--- EXCERPTED RECORDS Enclosed Below ---

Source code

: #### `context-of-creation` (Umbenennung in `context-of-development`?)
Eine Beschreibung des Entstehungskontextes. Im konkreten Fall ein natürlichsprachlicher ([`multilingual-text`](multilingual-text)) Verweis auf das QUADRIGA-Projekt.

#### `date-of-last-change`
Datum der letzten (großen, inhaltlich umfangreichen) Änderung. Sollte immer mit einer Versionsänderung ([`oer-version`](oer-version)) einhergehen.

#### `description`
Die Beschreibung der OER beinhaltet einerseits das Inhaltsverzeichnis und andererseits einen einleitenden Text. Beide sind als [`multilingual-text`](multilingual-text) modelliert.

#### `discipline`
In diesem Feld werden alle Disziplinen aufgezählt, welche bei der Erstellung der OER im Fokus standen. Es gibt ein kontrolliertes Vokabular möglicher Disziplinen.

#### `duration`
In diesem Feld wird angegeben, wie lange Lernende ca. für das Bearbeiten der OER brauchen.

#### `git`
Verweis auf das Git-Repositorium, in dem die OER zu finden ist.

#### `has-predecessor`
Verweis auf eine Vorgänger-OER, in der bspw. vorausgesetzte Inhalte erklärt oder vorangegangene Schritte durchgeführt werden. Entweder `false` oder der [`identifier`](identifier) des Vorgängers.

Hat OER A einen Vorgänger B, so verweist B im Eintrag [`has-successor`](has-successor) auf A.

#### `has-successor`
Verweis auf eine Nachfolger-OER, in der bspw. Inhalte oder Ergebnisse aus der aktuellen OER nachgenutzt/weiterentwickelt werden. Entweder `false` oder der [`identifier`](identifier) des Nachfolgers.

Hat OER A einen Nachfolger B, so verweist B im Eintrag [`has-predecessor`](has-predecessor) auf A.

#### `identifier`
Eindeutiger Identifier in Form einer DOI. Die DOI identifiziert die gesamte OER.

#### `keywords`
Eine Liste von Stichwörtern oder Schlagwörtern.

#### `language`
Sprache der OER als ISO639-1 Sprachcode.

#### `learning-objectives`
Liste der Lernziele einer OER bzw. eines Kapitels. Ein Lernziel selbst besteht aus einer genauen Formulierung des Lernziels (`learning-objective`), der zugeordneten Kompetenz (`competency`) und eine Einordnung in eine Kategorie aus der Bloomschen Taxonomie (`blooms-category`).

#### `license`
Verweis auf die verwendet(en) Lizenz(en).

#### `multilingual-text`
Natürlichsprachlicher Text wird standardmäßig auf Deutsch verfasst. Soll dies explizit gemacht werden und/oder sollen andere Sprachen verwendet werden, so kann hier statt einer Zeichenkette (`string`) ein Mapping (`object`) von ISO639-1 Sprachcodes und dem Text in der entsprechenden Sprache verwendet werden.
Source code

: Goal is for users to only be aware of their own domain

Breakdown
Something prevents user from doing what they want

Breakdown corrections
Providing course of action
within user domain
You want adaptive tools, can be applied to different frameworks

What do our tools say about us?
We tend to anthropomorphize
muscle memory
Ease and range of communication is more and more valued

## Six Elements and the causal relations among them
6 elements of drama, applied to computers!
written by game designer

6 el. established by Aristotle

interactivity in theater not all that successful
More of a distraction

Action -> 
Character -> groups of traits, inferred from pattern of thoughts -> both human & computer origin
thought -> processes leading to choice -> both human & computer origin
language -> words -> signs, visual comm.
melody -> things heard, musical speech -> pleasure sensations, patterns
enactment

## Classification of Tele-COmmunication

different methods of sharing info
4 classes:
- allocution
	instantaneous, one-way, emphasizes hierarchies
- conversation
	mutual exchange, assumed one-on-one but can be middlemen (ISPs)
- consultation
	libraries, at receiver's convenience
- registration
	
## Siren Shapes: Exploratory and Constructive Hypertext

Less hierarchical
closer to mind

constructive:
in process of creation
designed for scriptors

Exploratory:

--- End of Enclosed EXCERPTED RECORDS ---

▶ [WHAT THIS TASK INVOLVES]
Reproduce the data in its entirety, matching each character.

▶ [EXERCISE RESPONSE]
Source code

: #### `context-of-creation` (Umbenennung in `context-of-development`?)
Eine Beschreibung des Entstehungskontextes. Im konkreten Fall ein natürlichsprachlicher ([`multilingual-text`](multilingual-text)) Verweis auf das QUADRIGA-Projekt.

#### `date-of-last-change`
Datum der letzten (großen, inhaltlich umfangreichen) Änderung. Sollte immer mit einer Versionsänderung ([`oer-version`](oer-version)) einhergehen.

#### `description`
Die Beschreibung der OER beinhaltet einerseits das Inhaltsverzeichnis und andererseits einen einleitenden Text. Beide sind als [`multilingual-text`](multilingual-text) modelliert.

#### `discipline`
In diesem Feld werden alle Disziplinen aufgezählt, welche bei der Erstellung der OER im Fokus standen. Es gibt ein kontrolliertes Vokabular möglicher Disziplinen.

#### `duration`
In diesem Feld wird angegeben, wie lange Lernende ca. für das Bearbeiten der OER brauchen.

#### `git`
Verweis auf das Git-Repositorium, in dem die OER zu finden ist.

#### `has-predecessor`
Verweis auf eine Vorgänger-OER, in der bspw. vorausgesetzte Inhalte erklärt oder vorangegangene Schritte durchgeführt werden. Entweder `false` oder der [`identifier`](identifier) des Vorgängers.

Hat OER A einen Vorgänger B, so verweist B im Eintrag [`has-successor`](has-successor) auf A.

#### `has-successor`
Verweis auf eine Nachfolger-OER, in der bspw. Inhalte oder Ergebnisse aus der aktuellen OER nachgenutzt/weiterentwickelt werden. Entweder `false` oder der [`identifier`](identifier) des Nachfolgers.

Hat OER A einen Nachfolger B, so verweist B im Eintrag [`has-predecessor`](has-predecessor) auf A.

#### `identifier`
Eindeutiger Identifier in Form einer DOI. Die DOI identifiziert die gesamte OER.

#### `keywords`
Eine Liste von Stichwörtern oder Schlagwörtern.

#### `language`
Sprache der OER als ISO639-1 Sprachcode.

#### `learning-objectives`
Liste der Lernziele einer OER bzw. eines Kapitels. Ein Lernziel selbst besteht aus einer genauen Formulierung des Lernziels (`learning-objective`), der zugeordneten Kompetenz (`competency`) und eine Einordnung in eine Kategorie aus der Bloomschen Taxonomie (`blooms-category`).

#### `license`
Verweis auf die verwendet(en) Lizenz(en).

#### `multilingual-text`
Natürlichsprachlicher Text wird standardmäßig auf Deutsch verfasst. Soll dies explizit gemacht werden und/oder sollen andere Sprachen verwendet werden, so kann hier statt einer Zeichenkette (`string`) ein Mapping (`object`) von ISO639-1 Sprachcodes und dem Text in der entsprechenden Sprache verwendet werden.
Source code

: Goal is for users to only be aware of their own domain

Breakdown
Something prevents user from doing what they want

Breakdown corrections
Providing course of action
within user domain
You want adaptive tools, can be applied to different frameworks

What do our tools say about us?
We tend to anthropomorphize
muscle memory
Ease and range of communication is more and more valued

## Six Elements and the causal relations among them
6 elements of drama, applied to computers!
written by game designer

6 el. established by Aristotle

interactivity in theater not all that successful
More of a distraction

Action -> 
Character -> groups of traits, inferred from pattern of thoughts -> both human & computer origin
thought -> processes leading to choice -> both human & computer origin
language -> words -> signs, visual comm.
melody -> things heard, musical speech -> pleasure sensations, patterns
enactment

## Classification of Tele-COmmunication

different methods of sharing info
4 classes:
- allocution
	instantaneous, one-way, emphasizes hierarchies
- conversation
	mutual exchange, assumed one-on-one but can be middlemen (ISPs)
- consultation
	libraries, at receiver's convenience
- registration
	
## Siren Shapes: Exploratory and Constructive Hypertext

Less hierarchical
closer to mind

constructive:
in process of creation
designed for scriptors

Exploratory:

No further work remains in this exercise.